Give the number of lines below with "SilkS" in them, leaving out anything else.

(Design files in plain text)
++++++++++
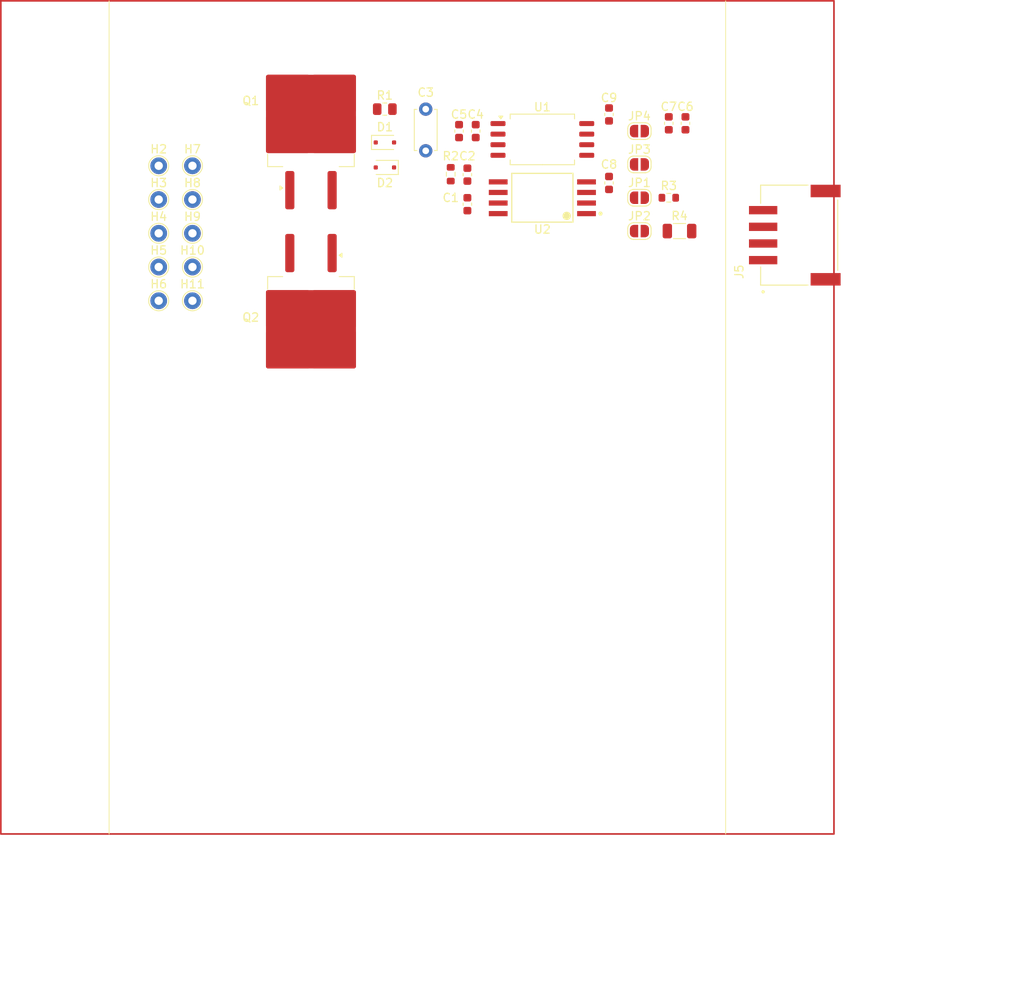
<source format=kicad_pcb>
(kicad_pcb
	(version 20240108)
	(generator "pcbnew")
	(generator_version "8.0")
	(general
		(thickness 1.6)
		(legacy_teardrops no)
	)
	(paper "A4")
	(layers
		(0 "F.Cu" signal)
		(31 "B.Cu" signal)
		(32 "B.Adhes" user "B.Adhesive")
		(33 "F.Adhes" user "F.Adhesive")
		(34 "B.Paste" user)
		(35 "F.Paste" user)
		(36 "B.SilkS" user "B.Silkscreen")
		(37 "F.SilkS" user "F.Silkscreen")
		(38 "B.Mask" user)
		(39 "F.Mask" user)
		(40 "Dwgs.User" user "User.Drawings")
		(41 "Cmts.User" user "User.Comments")
		(42 "Eco1.User" user "User.Eco1")
		(43 "Eco2.User" user "User.Eco2")
		(44 "Edge.Cuts" user)
		(45 "Margin" user)
		(46 "B.CrtYd" user "B.Courtyard")
		(47 "F.CrtYd" user "F.Courtyard")
		(48 "B.Fab" user)
		(49 "F.Fab" user)
		(50 "User.1" user)
		(51 "User.2" user)
		(52 "User.3" user)
		(53 "User.4" user)
		(54 "User.5" user)
		(55 "User.6" user)
		(56 "User.7" user)
		(57 "User.8" user)
		(58 "User.9" user)
	)
	(setup
		(pad_to_mask_clearance 0)
		(allow_soldermask_bridges_in_footprints no)
		(pcbplotparams
			(layerselection 0x00010fc_ffffffff)
			(plot_on_all_layers_selection 0x0000000_00000000)
			(disableapertmacros no)
			(usegerberextensions no)
			(usegerberattributes yes)
			(usegerberadvancedattributes yes)
			(creategerberjobfile yes)
			(dashed_line_dash_ratio 12.000000)
			(dashed_line_gap_ratio 3.000000)
			(svgprecision 4)
			(plotframeref no)
			(viasonmask no)
			(mode 1)
			(useauxorigin no)
			(hpglpennumber 1)
			(hpglpenspeed 20)
			(hpglpendiameter 15.000000)
			(pdf_front_fp_property_popups yes)
			(pdf_back_fp_property_popups yes)
			(dxfpolygonmode yes)
			(dxfimperialunits yes)
			(dxfusepcbnewfont yes)
			(psnegative no)
			(psa4output no)
			(plotreference yes)
			(plotvalue yes)
			(plotfptext yes)
			(plotinvisibletext no)
			(sketchpadsonfab no)
			(subtractmaskfromsilk no)
			(outputformat 1)
			(mirror no)
			(drillshape 1)
			(scaleselection 1)
			(outputdirectory "")
		)
	)
	(net 0 "")
	(net 1 "VSSS")
	(net 2 "Net-(D1-A)")
	(net 3 "Net-(U2-VDDH)")
	(net 4 "Net-(Q1-D)")
	(net 5 "Net-(H3-Pad1)")
	(net 6 "/EN")
	(net 7 "VDD")
	(net 8 "GND")
	(net 9 "Net-(JP1-A)")
	(net 10 "Net-(JP1-B)")
	(net 11 "Net-(JP2-B)")
	(net 12 "/ZC1")
	(net 13 "/ZC2")
	(net 14 "Net-(Q1-G)")
	(net 15 "/VDDM")
	(net 16 "/AC_L")
	(net 17 "VDD1")
	(net 18 "Net-(J5-Pin_1)")
	(net 19 "Net-(H6-Pad1)")
	(net 20 "Net-(H7-Pad1)")
	(net 21 "/AC_N")
	(footprint "TestPoint:TestPoint_THTPad_D2.0mm_Drill1.0mm" (layer "F.Cu") (at 123 76))
	(footprint "Resistor_SMD:R_0805_2012Metric" (layer "F.Cu") (at 146.0875 53))
	(footprint "Capacitor_SMD:C_0603_1608Metric" (layer "F.Cu") (at 156 60.86 90))
	(footprint "Jumper:SolderJumper-2_P1.3mm_Open_RoundedPad1.0x1.5mm" (layer "F.Cu") (at 176.65 59.635))
	(footprint "Diode_SMD:D_SOD-323F" (layer "F.Cu") (at 146.1 57))
	(footprint "TestPoint:TestPoint_THTPad_D2.0mm_Drill1.0mm" (layer "F.Cu") (at 123 59.8))
	(footprint "Resistor_SMD:R_0603_1608Metric" (layer "F.Cu") (at 154 60.81 90))
	(footprint "Capacitor_SMD:C_0603_1608Metric" (layer "F.Cu") (at 157 55.635 -90))
	(footprint "Resistor_SMD:R_0603_1608Metric" (layer "F.Cu") (at 180.175 63.635))
	(footprint "TestPoint:TestPoint_THTPad_D2.0mm_Drill1.0mm" (layer "F.Cu") (at 123 63.85))
	(footprint "Jumper:SolderJumper-2_P1.3mm_Open_RoundedPad1.0x1.5mm" (layer "F.Cu") (at 176.65 67.635))
	(footprint "Capacitor_SMD:C_0603_1608Metric" (layer "F.Cu") (at 182.175 54.7 90))
	(footprint "TestPoint:TestPoint_THTPad_D2.0mm_Drill1.0mm" (layer "F.Cu") (at 123 67.9))
	(footprint "0_Downloads:SEEEDSTUDIO_114020164" (layer "F.Cu") (at 195.825 68.125 90))
	(footprint "0_Downloads:DWZ0008A-IPC_A" (layer "F.Cu") (at 165 63.635 180))
	(footprint "Capacitor_SMD:C_0603_1608Metric" (layer "F.Cu") (at 173 53.635 90))
	(footprint "Capacitor_SMD:C_0603_1608Metric" (layer "F.Cu") (at 173 61.86 90))
	(footprint "Package_TO_SOT_SMD:TO-263-2" (layer "F.Cu") (at 137.225 55.075 90))
	(footprint "Jumper:SolderJumper-2_P1.3mm_Open_RoundedPad1.0x1.5mm" (layer "F.Cu") (at 176.65 63.635))
	(footprint "TestPoint:TestPoint_THTPad_D2.0mm_Drill1.0mm" (layer "F.Cu") (at 118.95 67.9))
	(footprint "Capacitor_SMD:C_0603_1608Metric" (layer "F.Cu") (at 156 64.41 90))
	(footprint "Package_SO:SOIC-8_7.5x5.85mm_P1.27mm" (layer "F.Cu") (at 165 56.635))
	(footprint "Jumper:SolderJumper-2_P1.3mm_Open_RoundedPad1.0x1.5mm" (layer "F.Cu") (at 176.65 55.635))
	(footprint "Diode_SMD:D_SOD-323F" (layer "F.Cu") (at 146.1 60 180))
	(footprint "TestPoint:TestPoint_THTPad_D2.0mm_Drill1.0mm" (layer "F.Cu") (at 118.95 71.95))
	(footprint "Package_TO_SOT_SMD:TO-263-2" (layer "F.Cu") (at 137.225 77.925 -90))
	(footprint "Capacitor_SMD:C_0603_1608Metric" (layer "F.Cu") (at 155 55.635 -90))
	(footprint "Resistor_SMD:R_1206_3216Metric" (layer "F.Cu") (at 181.4625 67.635))
	(footprint "TestPoint:TestPoint_THTPad_D2.0mm_Drill1.0mm" (layer "F.Cu") (at 123 71.95))
	(footprint "TestPoint:TestPoint_THTPad_D2.0mm_Drill1.0mm" (layer "F.Cu") (at 118.95 59.8))
	(footprint "Capacitor_SMD:C_0603_1608Metric" (layer "F.Cu") (at 180.175 54.7 90))
	(footprint "TestPoint:TestPoint_THTPad_D2.0mm_Drill1.0mm" (layer "F.Cu") (at 118.95 76))
	(footprint "TestPoint:TestPoint_THTPad_D2.0mm_Drill1.0mm" (layer "F.Cu") (at 118.95 63.85))
	(footprint "Capacitor_THT:C_Disc_D4.7mm_W2.5mm_P5.00mm" (layer "F.Cu") (at 151 53 -90))
	(gr_rect
		(start 100 40)
		(end 200 140)
		(stroke
			(width 0.2)
			(type default)
		)
		(fill none)
		(layer "F.Cu")
		(uuid "26ce0585-9b06-42a5-b292-b805426b5b97")
	)
	(gr_line
		(start 113 40)
		(end 113 140)
		(stroke
			(width 0.1)
			(type default)
		)
		(layer "F.SilkS")
		(uuid "7af4bb5b-6889-4b32-9caa-cb0c0c06f435")
	)
	(gr_line
		(start 187 40)
		(end 187 140)
		(stroke
			(width 0.1)
			(type default)
		)
		(layer "F.SilkS")
		(uuid "bf4c77b3-5b30-474a-b6d1-a218a55fc793")
	)
	(dimension
		(type aligned)
		(layer "Cmts.User")
		(uuid "3b5856a1-4a5f-4d94-a021-6c11eacdec32")
		(pts
			(xy 100 140) (xy 113 140)
		)
		(height 10)
		(gr_text "13.0000 mm"
			(at 106.5 148.85 0)
			(layer "Cmts.User")
			(uuid "3b5856a1-4a5f-4d94-a021-6c11eacdec32")
			(effects
				(font
					(size 1 1)
					(thickness 0.15)
				)
			)
		)
		(format
			(prefix "")
			(suffix "")
			(units 3)
			(units_format 1)
			(precision 4)
		)
		(style
			(thickness 0.1)
			(arrow_length 1.27)
			(text_position_mode 0)
			(extension_height 0.58642)
			(extension_offset 0.5) keep_text_aligned)
	)
	(dimension
		(type aligned)
		(layer "Cmts.User")
		(uuid "645d2e89-85e1-464f-9ef9-bfbff3478169")
		(pts
			(xy 187 140) (xy 113 140)
		)
		(height -10)
		(gr_text "74.0 mm"
			(at 150 148.85 0)
			(layer "Cmts.User")
			(uuid "645d2e89-85e1-464f-9ef9-bfbff3478169")
			(effects
				(font
					(size 1 1)
					(thickness 0.15)
				)
			)
		)
		(format
			(prefix "")
			(suffix "")
			(units 3)
			(units_format 1)
			(precision 1)
		)
		(style
			(thickness 0.1)
			(arrow_length 1.27)
			(text_position_mode 0)
			(extension_height 0.58642)
			(extension_offset 0.5) keep_text_aligned)
	)
	(dimension
		(type aligned)
		(layer "Cmts.User")
		(uuid "75015534-3495-4efa-a6d7-43db7b7ea01d")
		(pts
			(xy 100 140) (xy 200 140)
		)
		(height 20)
		(gr_text "100.0 mm"
			(at 150 158.85 0)
			(layer "Cmts.User")
			(uuid "75015534-3495-4efa-a6d7-43db7b7ea01d")
			(effects
				(font
					(size 1 1)
					(thickness 0.15)
				)
			)
		)
		(format
			(prefix "")
			(suffix "")
			(units 3)
			(units_format 1)
			(precision 1)
		)
		(style
			(thickness 0.1)
			(arrow_length 1.27)
			(text_position_mode 0)
			(extension_height 0.58642)
			(extension_offset 0.5) keep_text_aligned)
	)
	(dimension
		(type aligned)
		(layer "Cmts.User")
		(uuid "c0332c51-f3e9-405d-bdc0-7b6a039f6009")
		(pts
			(xy 200 40) (xy 200 140)
		)
		(height -20)
		(gr_text "100.0 mm"
			(at 218.85 90 90)
			(layer "Cmts.User")
			(uuid "c0332c51-f3e9-405d-bdc0-7b6a039f6009")
			(effects
				(font
					(size 1 1)
					(thickness 0.15)
				)
			)
		)
		(format
			(prefix "")
			(suffix "")
			(units 3)
			(units_format 1)
			(precision 1)
		)
		(style
			(thickness 0.1)
			(arrow_length 1.27)
			(text_position_mode 0)
			(extension_height 0.58642)
			(extension_offset 0.5) keep_text_aligned)
	)
)

</source>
++++++++++
* Solution to this problem *
4